A pertinent example is words themselves. In ordinary speech they do not occur in isolation; rather, we get phonological phrases with no gaps corresponding to word boundaries. Yet our perceptual systems, seemingly without effort, extract words as units -- if we are hearing speech in a language we know, but not otherwise -- and treat them as separate units in the process of comprehension, just as if there were boundaries there. The boundaries are supplied by our mental systems.

Categorization goes hand-in-hand with segmentation.
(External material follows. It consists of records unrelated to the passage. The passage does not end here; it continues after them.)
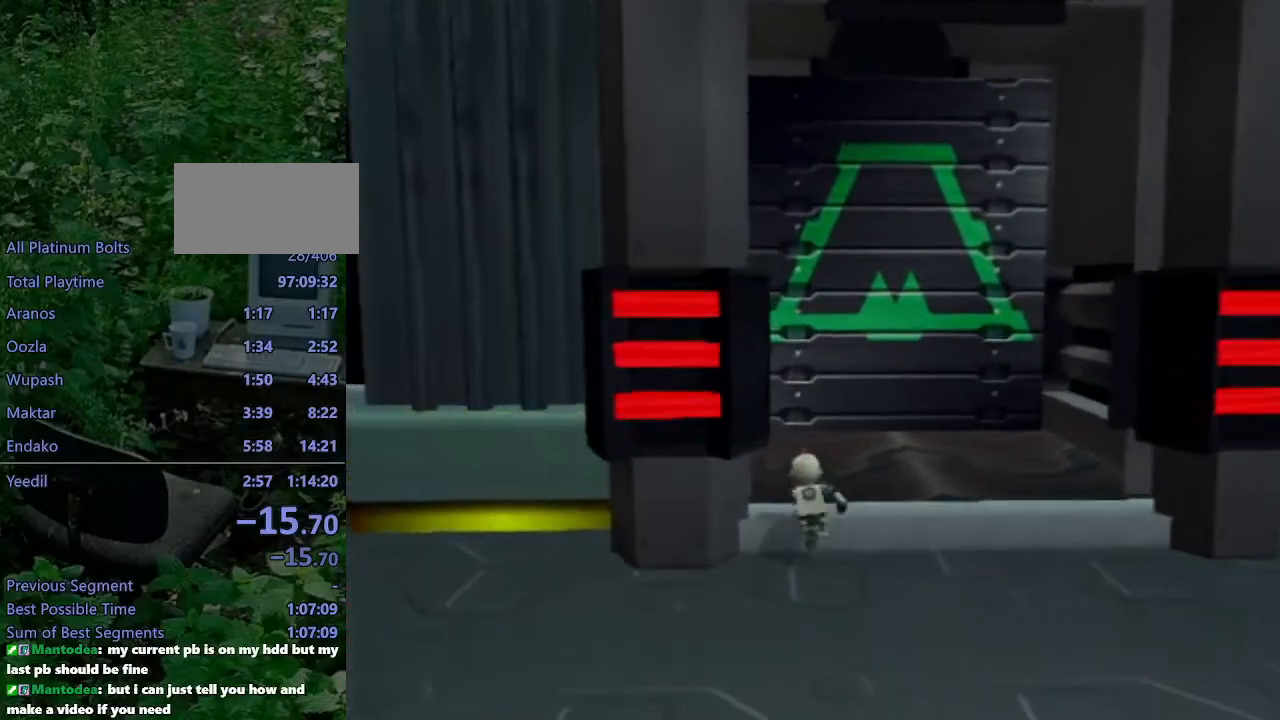
{"buttons": [], "left_stick": "up", "right_stick": "center", "events": [[150, "left_stick", "up"], [250, "CROSS", "up"], [350, "right_stick", "center"]]}
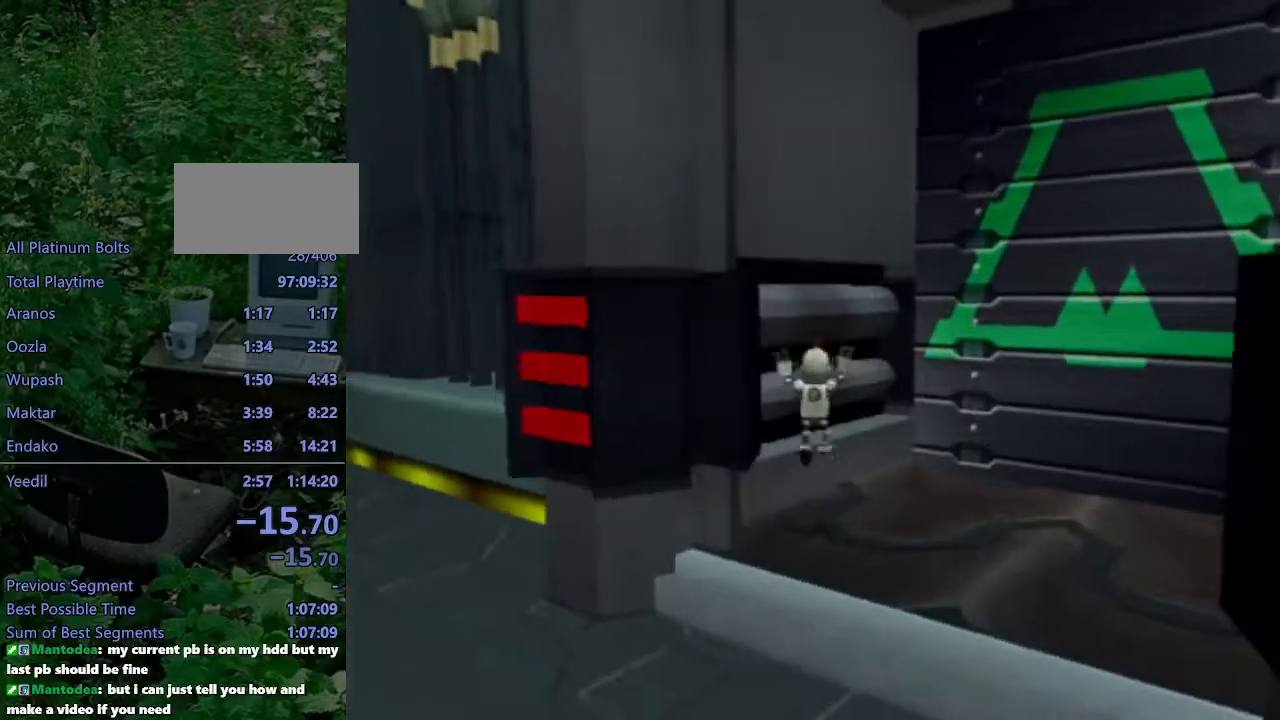
{"buttons": [], "left_stick": "up", "right_stick": "center", "events": [[83, "right_stick", "left"], [333, "right_stick", "center"]]}
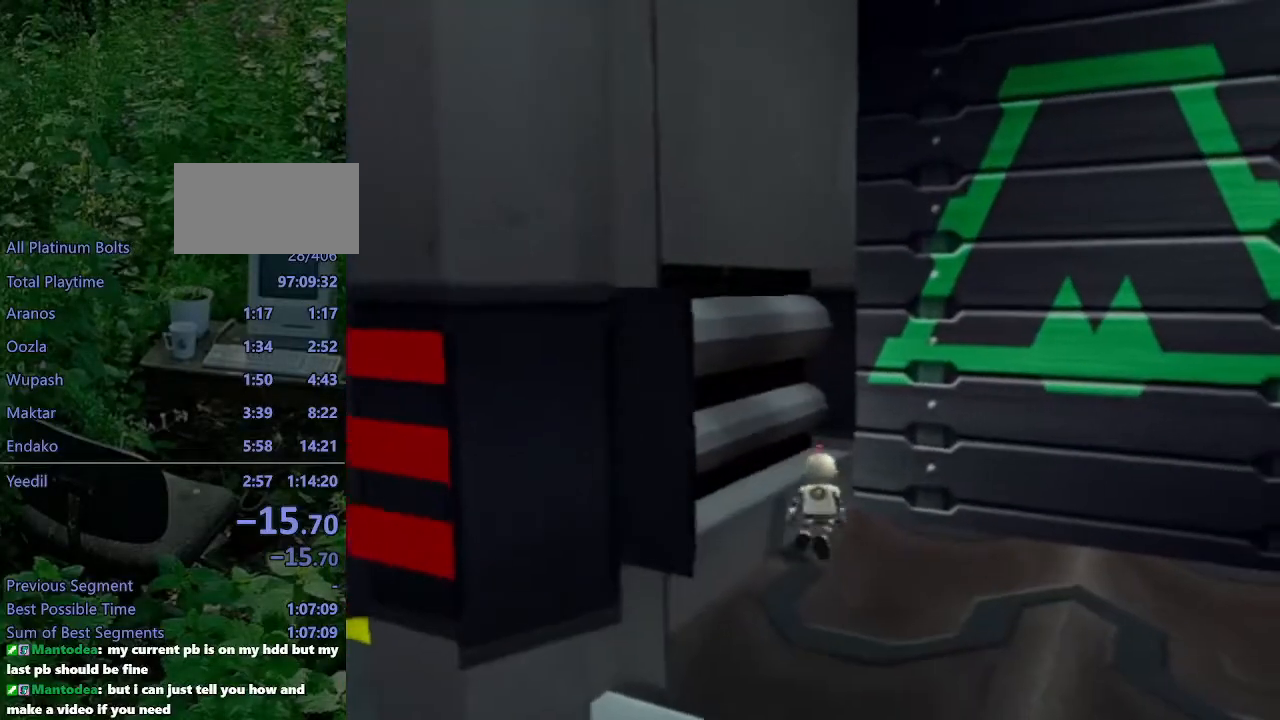
{"buttons": [], "left_stick": "up", "right_stick": "center", "events": [[67, "right_stick", "left"], [200, "right_stick", "center"]]}
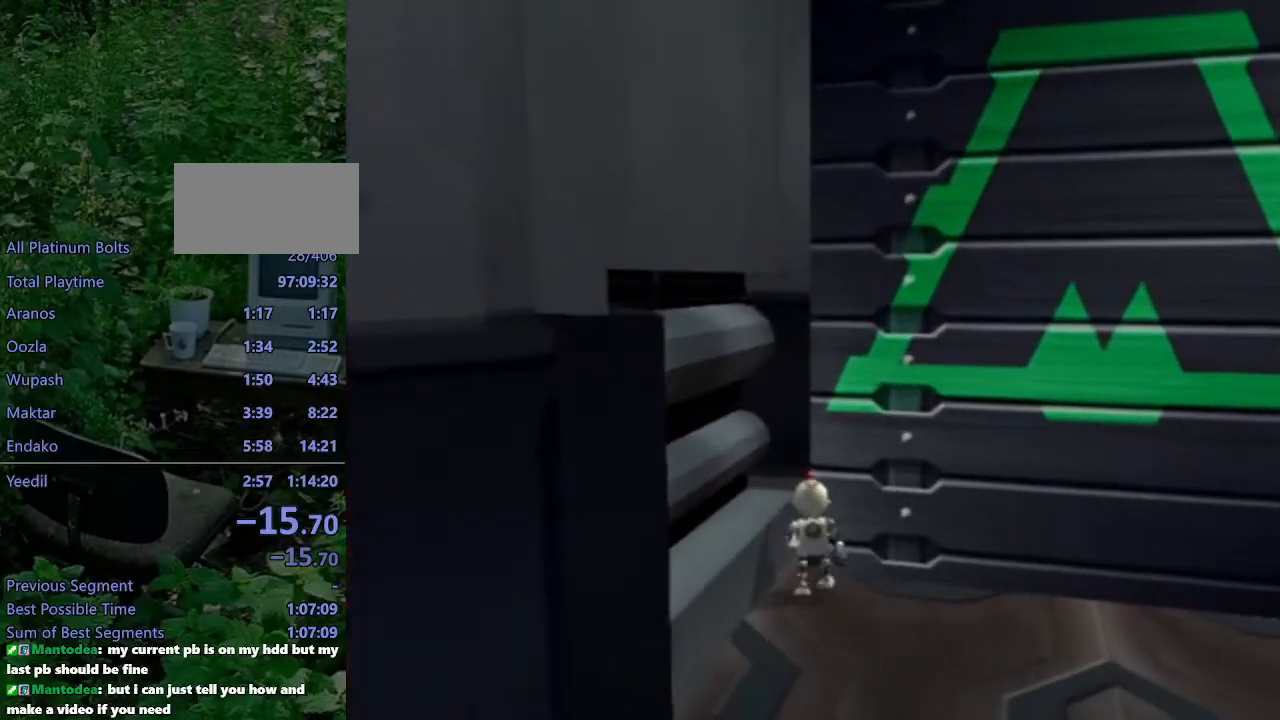
{"buttons": ["L1", "DPAD_RIGHT"], "left_stick": "center", "right_stick": "center", "events": [[33, "left_stick", "center"], [50, "L1", "down"], [183, "DPAD_RIGHT", "down"]]}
The world, infinitely complex with no natural boundaries and no two things completely alike, is modeled by our minds by means of these two tools: (1) segmentation, achieved by mentally imposing boundaries; and (2) the classification of the segments into categories on the basis of shared properties. But those shared properties do not include all the properties of the items categorized, only some of them. It would be impossible to use all of them since everything in the world is indefinitely complex, and so recognizing all or even too many of them would render categorization impossible.

It follows that all imposition of structure in our mental models is made at the cost of ignoring some properties of the phenomena modeled.

Of course, these two fundamental sources of (often useful) illusion do not just operate in that order, first segmentation, then categorization. For the segmentation is done partly on the basis of properties of the segments which result; it is thus influenced by considerations of categorization. We do not ask which comes first; it is like the chicken and the egg. Similar considerations apply to the case of Pinker’s conflation of language₂ and language₄: of the two cognitive operations we can distinguish — the metonymic creation of a new sense for the term language and the application of the one-lexeme-one-thing fallacy — we don't want to suppose that they took place separately and in sequence; things like this seem to happen all at once.

Now, is there any reason to expect that all people, regardless of their different cultures and languages, share the same system of illusions? Would that not be a preposterous supposition? If we reject that unlikely possibility, we are accepting the proposal of Benjamin Lee Whorf. To understand how it is that, as Whorf pointed out, different peoples of differing linguistic and cultural backgrounds have different mental models of the world, we have only to appreciate the fact that any mental model is necessarily a simplified model — hence a distorted model — of what it is attempting to represent, and the rest follows. It is then easy to appreciate that the systems of different cultures are different, simply because they are imperfect in different ways. To verify this conclusion, we can find abundant evidence, and of course many examples were provided by Whorf and many more by others, including Chafe (this volume) and other participants in this symposium.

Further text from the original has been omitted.